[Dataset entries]
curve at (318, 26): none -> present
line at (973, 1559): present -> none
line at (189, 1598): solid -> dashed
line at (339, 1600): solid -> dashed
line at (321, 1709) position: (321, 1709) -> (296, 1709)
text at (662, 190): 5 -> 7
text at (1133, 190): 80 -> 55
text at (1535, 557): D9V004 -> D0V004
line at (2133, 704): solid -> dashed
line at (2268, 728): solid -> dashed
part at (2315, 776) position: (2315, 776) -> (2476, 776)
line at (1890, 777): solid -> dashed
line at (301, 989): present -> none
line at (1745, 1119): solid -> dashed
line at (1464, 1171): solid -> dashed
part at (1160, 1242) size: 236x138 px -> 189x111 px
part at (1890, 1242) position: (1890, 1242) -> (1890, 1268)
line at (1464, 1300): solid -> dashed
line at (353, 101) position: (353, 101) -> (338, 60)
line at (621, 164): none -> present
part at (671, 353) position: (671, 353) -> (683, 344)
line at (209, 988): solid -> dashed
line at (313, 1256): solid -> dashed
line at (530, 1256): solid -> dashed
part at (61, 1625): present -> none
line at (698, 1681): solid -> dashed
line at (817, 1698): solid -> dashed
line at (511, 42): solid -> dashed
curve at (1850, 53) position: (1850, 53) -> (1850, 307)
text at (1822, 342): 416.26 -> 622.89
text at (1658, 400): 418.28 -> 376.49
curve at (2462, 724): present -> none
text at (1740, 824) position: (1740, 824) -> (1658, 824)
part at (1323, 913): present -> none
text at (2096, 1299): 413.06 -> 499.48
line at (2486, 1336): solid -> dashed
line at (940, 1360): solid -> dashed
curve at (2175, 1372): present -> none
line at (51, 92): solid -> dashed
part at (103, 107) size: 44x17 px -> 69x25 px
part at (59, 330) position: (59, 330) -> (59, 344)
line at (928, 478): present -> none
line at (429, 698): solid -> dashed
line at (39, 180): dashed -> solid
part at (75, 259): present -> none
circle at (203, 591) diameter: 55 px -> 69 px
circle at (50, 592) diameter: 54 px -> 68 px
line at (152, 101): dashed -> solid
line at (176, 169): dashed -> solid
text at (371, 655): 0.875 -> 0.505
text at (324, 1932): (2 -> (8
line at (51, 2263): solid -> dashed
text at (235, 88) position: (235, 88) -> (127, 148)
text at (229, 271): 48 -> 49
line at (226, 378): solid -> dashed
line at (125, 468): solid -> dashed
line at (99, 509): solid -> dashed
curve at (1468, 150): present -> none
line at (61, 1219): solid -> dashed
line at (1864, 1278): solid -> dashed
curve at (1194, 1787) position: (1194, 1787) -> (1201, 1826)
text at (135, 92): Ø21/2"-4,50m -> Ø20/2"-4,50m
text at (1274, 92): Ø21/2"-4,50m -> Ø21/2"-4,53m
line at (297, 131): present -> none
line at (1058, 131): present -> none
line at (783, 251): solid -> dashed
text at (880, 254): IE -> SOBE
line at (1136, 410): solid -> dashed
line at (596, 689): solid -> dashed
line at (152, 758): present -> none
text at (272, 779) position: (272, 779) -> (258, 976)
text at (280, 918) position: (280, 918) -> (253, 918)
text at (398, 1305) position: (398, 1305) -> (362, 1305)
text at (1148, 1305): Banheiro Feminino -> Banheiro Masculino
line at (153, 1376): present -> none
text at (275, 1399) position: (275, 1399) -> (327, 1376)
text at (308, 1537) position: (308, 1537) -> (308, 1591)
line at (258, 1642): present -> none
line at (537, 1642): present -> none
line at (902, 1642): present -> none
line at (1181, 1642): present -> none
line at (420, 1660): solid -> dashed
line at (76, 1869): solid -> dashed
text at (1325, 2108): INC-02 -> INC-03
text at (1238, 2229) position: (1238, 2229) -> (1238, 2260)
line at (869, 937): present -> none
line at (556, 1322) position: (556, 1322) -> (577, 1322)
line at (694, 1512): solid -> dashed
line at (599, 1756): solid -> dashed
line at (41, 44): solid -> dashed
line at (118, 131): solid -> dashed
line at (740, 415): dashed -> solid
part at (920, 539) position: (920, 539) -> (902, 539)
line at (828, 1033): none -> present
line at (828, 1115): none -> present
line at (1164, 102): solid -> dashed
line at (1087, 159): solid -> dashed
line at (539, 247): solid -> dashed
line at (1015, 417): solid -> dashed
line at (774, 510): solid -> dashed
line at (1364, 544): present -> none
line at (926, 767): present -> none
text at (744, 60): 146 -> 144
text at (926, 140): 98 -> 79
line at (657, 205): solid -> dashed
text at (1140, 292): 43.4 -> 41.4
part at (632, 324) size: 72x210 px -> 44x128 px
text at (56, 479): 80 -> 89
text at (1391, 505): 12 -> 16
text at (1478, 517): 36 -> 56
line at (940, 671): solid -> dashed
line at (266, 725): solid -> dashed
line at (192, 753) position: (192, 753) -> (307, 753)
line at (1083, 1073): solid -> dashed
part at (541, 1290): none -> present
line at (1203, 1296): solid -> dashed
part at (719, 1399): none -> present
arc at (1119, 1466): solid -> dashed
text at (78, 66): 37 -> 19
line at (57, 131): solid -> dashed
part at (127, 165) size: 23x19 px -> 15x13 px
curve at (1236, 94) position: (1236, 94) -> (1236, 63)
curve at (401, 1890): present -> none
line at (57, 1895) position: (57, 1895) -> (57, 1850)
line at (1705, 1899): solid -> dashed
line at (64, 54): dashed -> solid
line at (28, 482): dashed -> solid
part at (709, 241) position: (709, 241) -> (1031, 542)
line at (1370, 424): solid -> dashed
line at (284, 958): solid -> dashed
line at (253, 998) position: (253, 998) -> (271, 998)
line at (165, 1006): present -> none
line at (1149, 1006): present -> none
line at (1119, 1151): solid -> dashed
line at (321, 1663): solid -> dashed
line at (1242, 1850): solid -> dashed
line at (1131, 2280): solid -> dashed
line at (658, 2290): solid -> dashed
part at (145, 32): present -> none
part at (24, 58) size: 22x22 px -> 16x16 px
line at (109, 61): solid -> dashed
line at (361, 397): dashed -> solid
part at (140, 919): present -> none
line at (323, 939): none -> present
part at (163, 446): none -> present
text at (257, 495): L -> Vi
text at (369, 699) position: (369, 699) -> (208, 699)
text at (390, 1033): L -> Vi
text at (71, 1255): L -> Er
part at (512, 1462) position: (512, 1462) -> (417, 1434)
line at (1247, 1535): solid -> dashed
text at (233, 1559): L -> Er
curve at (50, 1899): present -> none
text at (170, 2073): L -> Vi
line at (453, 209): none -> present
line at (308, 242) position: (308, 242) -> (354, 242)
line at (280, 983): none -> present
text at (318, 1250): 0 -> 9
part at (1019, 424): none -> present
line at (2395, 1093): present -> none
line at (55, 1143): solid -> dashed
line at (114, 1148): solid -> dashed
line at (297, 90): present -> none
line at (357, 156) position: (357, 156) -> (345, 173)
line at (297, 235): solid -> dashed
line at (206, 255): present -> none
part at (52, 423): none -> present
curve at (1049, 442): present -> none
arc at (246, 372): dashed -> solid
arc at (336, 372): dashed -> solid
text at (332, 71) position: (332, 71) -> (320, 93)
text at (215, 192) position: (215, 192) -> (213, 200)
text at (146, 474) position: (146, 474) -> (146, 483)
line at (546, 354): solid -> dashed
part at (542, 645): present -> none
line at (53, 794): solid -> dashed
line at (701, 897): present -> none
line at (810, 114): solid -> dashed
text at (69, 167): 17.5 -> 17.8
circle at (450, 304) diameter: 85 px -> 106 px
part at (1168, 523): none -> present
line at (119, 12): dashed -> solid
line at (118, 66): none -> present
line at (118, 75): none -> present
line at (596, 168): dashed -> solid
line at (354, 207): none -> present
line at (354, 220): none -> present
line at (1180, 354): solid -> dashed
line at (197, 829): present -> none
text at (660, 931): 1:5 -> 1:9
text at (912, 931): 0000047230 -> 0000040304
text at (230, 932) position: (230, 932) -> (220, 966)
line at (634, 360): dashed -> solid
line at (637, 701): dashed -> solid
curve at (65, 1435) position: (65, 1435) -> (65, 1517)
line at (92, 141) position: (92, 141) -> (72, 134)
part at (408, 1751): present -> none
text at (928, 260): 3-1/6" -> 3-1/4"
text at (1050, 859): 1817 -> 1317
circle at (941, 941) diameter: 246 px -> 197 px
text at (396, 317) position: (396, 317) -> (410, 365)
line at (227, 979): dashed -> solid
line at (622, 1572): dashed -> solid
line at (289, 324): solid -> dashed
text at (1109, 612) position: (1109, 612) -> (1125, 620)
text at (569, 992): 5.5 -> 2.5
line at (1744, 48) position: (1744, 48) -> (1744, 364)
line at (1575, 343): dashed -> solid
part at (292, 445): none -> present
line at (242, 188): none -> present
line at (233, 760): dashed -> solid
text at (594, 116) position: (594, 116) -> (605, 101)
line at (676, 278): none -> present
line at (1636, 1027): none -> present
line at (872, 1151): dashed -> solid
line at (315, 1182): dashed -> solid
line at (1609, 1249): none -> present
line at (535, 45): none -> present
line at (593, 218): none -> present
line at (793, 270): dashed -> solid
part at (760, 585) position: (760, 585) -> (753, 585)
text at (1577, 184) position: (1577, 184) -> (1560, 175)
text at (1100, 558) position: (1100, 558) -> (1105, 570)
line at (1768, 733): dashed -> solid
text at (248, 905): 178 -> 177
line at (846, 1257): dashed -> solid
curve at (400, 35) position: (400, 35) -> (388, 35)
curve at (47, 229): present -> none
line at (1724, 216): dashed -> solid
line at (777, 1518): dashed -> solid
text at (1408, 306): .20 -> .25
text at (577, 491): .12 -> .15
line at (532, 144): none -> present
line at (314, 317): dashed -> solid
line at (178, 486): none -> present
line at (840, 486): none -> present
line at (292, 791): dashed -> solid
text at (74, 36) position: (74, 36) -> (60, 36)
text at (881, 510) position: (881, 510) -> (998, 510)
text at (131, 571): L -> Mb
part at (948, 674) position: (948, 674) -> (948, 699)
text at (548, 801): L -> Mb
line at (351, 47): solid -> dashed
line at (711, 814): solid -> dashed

▸ **Task statement**
Copy out the records word for word, starting at the first one and continuing through the line that contains "line at (530, 1256): solid -> dashed". Include that line.

▸ **Problem solution**
curve at (318, 26): none -> present
line at (973, 1559): present -> none
line at (189, 1598): solid -> dashed
line at (339, 1600): solid -> dashed
line at (321, 1709) position: (321, 1709) -> (296, 1709)
text at (662, 190): 5 -> 7
text at (1133, 190): 80 -> 55
text at (1535, 557): D9V004 -> D0V004
line at (2133, 704): solid -> dashed
line at (2268, 728): solid -> dashed
part at (2315, 776) position: (2315, 776) -> (2476, 776)
line at (1890, 777): solid -> dashed
line at (301, 989): present -> none
line at (1745, 1119): solid -> dashed
line at (1464, 1171): solid -> dashed
part at (1160, 1242) size: 236x138 px -> 189x111 px
part at (1890, 1242) position: (1890, 1242) -> (1890, 1268)
line at (1464, 1300): solid -> dashed
line at (353, 101) position: (353, 101) -> (338, 60)
line at (621, 164): none -> present
part at (671, 353) position: (671, 353) -> (683, 344)
line at (209, 988): solid -> dashed
line at (313, 1256): solid -> dashed
line at (530, 1256): solid -> dashed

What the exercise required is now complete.